Soon peace and contentment covered the globe. The Kanamits began offering free tours to their planet, giving the grateful on Earth an incredible opportunity to travel to another world, another paradise. Chambers ordered his seat on the next saucer.

In a scene showing Chambers standing in line, just about to board the ship, with Kanamits on both sides, Pat rushed in but could not reach her friend. She screamed to Chambers to stop, pleading with him not to go any further. Confused, Chambers turned and asked Pat why she was so upset. Bawling, she told him that she had translated the inside pages of the book’s alien writing, and then uttered what has to be one of the greatest lines in television, “It’s, it’s a cookbook!” Chambers was hustled into the ship by the Kanamits, soon to be served as their dinner.

The episode ended with Serling’s summation: “The recollections of one Michael Chambers, with appropriate flashbacks and soliloquy. Or more simply stated, the evolution of man, the cycle of going from dust to dessert, the metamorphosis from being the ruler of a planet to an ingredient in someone’s soup. It’s tonight’s bill of fare on the ‘Twilight Zone.’”

It has been 35 years since another recipe book for serving human beings, not as subjects created in the wonder of God’s love, but as prenatal ingredients, was published under the name of Roe v. Wade. The Jan. 22, 1973 ruling by the United States Supreme Court, legalizing abortion on demand and opening the way to the eventual destruction of human life through embryonic stem-cell research, has pitched our country into a twilight zone of a dark moral scope.

The Kanamits of the legal and political world have twisted what it means “to serve.” They push for policies that allow human life to be used and disposed, reducing the newest and most vulnerable among us to mere means so that others might achieve their own ends.
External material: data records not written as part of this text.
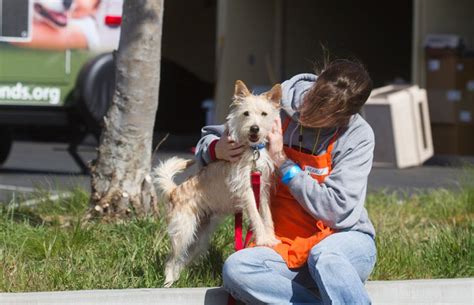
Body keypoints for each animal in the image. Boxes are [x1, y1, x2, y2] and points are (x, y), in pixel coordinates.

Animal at [154, 79, 282, 286]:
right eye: (246, 113)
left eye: (264, 114)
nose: (254, 128)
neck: (252, 150)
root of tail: (175, 191)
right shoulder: (246, 191)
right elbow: (256, 216)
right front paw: (263, 239)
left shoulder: (261, 190)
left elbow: (266, 215)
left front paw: (271, 238)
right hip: (184, 232)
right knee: (171, 259)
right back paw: (167, 284)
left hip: (200, 237)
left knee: (182, 260)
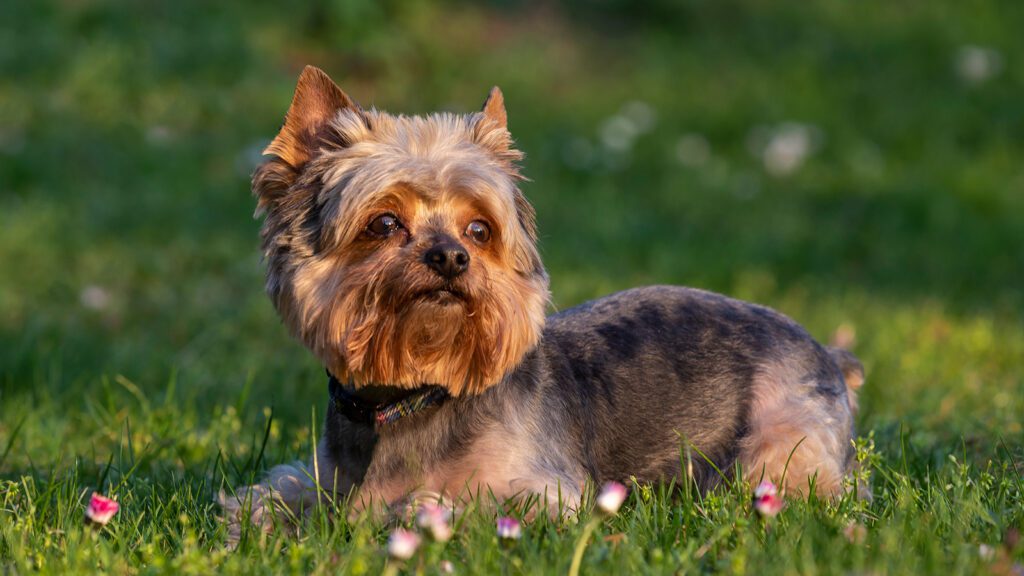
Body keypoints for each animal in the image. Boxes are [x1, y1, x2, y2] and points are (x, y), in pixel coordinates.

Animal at [222, 66, 864, 532]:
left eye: (479, 229)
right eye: (382, 223)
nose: (451, 257)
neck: (414, 397)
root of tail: (829, 354)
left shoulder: (546, 496)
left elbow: (455, 504)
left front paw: (403, 512)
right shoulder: (321, 476)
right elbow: (269, 497)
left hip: (780, 448)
None of us is a “means,” however, since each one of us is, and should be treated as, a sacred end.

There is a dedicated group of people who, day in and day out and without glory-seeking, take up cause against the Kanamits on the abortion front. They bring their literature about real alternatives and their compassionate hearts to the sidewalks of Boston, Worcester, Framingham, and wherever else the commerce of “choice” plies its killing trade.

For trying to talk to women just before they keep their abortion appointments, these dedicated few are ridiculed as zealots. But they are not so in the eyes of those many women who have decided at the doorstep to choose life. To the now grateful mothers, encouraged and given practical assistance to make the right choice, the pro-lifers with rosaries in their hands and alternatives at their fingertips are godsends. These are among the true servants of humanity.
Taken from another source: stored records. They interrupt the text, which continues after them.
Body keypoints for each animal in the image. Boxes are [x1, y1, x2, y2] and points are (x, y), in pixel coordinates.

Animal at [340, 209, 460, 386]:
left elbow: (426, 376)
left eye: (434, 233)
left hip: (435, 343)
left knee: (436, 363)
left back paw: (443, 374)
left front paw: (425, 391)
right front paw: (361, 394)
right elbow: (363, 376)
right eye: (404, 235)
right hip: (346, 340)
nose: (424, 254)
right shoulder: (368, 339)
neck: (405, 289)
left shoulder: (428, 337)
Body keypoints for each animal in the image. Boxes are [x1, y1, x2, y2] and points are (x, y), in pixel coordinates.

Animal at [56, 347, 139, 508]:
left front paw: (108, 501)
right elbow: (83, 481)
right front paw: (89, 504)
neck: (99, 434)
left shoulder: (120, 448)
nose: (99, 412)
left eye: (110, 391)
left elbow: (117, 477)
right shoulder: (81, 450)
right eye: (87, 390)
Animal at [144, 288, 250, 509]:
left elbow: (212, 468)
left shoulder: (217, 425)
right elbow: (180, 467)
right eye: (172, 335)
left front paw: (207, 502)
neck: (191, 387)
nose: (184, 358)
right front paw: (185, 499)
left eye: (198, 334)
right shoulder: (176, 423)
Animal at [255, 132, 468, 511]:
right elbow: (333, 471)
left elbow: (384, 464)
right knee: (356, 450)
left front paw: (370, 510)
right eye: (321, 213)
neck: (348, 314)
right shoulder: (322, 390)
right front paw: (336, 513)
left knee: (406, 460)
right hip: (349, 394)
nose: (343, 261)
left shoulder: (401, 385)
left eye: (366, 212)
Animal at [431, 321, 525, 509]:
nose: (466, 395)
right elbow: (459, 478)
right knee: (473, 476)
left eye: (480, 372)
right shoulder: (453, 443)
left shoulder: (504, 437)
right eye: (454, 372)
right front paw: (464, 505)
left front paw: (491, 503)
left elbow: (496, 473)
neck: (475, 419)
And now the Commonwealth of Massachusetts thinks this sidewalk ministry is a menace to society and has to stop. Gov. Deval Patrick recently approved a new “squelch zone” law that our state legislature passed last year to criminalize sidewalk counseling within 35 feet of any entrance to an abortion office. More drastic than a “buffer zone” law passed a few years ago that allowed people to approach those who do not object, the new statute forbids any entering into the expanded squelch zone, except by those going into abortion places and those who work or volunteer for the abortionist.

The Alliance Defense Fund, the pro-life and pro-family alternative to the American Civil Liberties Union, has filed a lawsuit on behalf of several sidewalk counselors, some of whom complain that their own safety is now at risk because they have been forced to stand in the street, and have narrowly missed being hit by passing cars as a result. By the way, the ADF and the ACLU are actually in agreement about this law—they both conclude that it is an unconstitutional violation of free speech rights on our public sidewalks and should be struck down.
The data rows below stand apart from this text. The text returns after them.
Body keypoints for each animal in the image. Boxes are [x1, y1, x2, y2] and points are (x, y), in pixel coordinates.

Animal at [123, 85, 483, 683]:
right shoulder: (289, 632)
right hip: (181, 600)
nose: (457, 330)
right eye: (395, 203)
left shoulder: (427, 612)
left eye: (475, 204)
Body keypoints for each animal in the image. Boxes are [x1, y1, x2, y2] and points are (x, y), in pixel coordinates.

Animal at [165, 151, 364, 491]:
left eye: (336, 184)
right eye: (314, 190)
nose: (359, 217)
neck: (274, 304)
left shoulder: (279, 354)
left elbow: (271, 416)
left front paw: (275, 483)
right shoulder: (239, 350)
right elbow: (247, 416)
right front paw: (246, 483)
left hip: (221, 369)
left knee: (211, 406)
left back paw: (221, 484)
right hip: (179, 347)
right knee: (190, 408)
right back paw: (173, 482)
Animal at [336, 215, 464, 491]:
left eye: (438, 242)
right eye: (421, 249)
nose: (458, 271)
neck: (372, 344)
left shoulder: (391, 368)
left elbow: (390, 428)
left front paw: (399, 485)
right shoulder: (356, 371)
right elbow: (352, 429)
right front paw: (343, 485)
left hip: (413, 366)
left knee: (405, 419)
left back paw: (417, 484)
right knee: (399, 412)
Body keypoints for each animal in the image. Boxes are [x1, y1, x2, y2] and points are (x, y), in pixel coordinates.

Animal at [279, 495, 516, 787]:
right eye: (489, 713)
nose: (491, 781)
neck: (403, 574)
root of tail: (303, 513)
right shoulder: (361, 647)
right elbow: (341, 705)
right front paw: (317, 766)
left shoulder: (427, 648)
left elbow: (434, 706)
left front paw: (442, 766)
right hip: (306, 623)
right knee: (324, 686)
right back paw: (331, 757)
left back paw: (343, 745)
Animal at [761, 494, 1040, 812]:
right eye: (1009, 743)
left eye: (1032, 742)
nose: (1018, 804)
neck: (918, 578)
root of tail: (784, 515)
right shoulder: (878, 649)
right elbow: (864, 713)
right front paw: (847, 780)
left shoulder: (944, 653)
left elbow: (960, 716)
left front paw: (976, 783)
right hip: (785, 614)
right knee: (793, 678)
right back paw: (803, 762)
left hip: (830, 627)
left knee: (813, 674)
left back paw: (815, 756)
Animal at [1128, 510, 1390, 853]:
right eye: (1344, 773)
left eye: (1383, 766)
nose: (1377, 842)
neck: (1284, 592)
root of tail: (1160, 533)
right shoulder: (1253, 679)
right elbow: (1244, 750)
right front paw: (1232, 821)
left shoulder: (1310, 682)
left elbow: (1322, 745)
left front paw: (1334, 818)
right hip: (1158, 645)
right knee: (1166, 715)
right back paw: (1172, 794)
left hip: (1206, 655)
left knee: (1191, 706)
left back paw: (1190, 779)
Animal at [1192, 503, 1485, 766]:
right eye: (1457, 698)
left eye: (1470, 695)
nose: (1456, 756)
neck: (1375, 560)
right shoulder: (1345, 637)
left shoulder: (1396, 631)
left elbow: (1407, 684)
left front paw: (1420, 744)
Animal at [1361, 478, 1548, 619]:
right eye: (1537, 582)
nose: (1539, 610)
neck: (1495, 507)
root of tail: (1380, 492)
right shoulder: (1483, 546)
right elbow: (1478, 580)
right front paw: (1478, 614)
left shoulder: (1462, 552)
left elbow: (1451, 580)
The twilight remains, but points of light continue to burn and multiply. The steadfast witness of the caring pro-lifers on our sidewalks is joined by the growing phenomenon of young people coming forward in unprecedented numbers to take up anew the cause of life in all walks of social and political life. In ways sometimes just barely perceptible, humanity is being truly served, and we can trust in the promise of the dawn.

Daniel Avila is the Associate Director for Policy & Research of the Massachusetts Catholic Conference.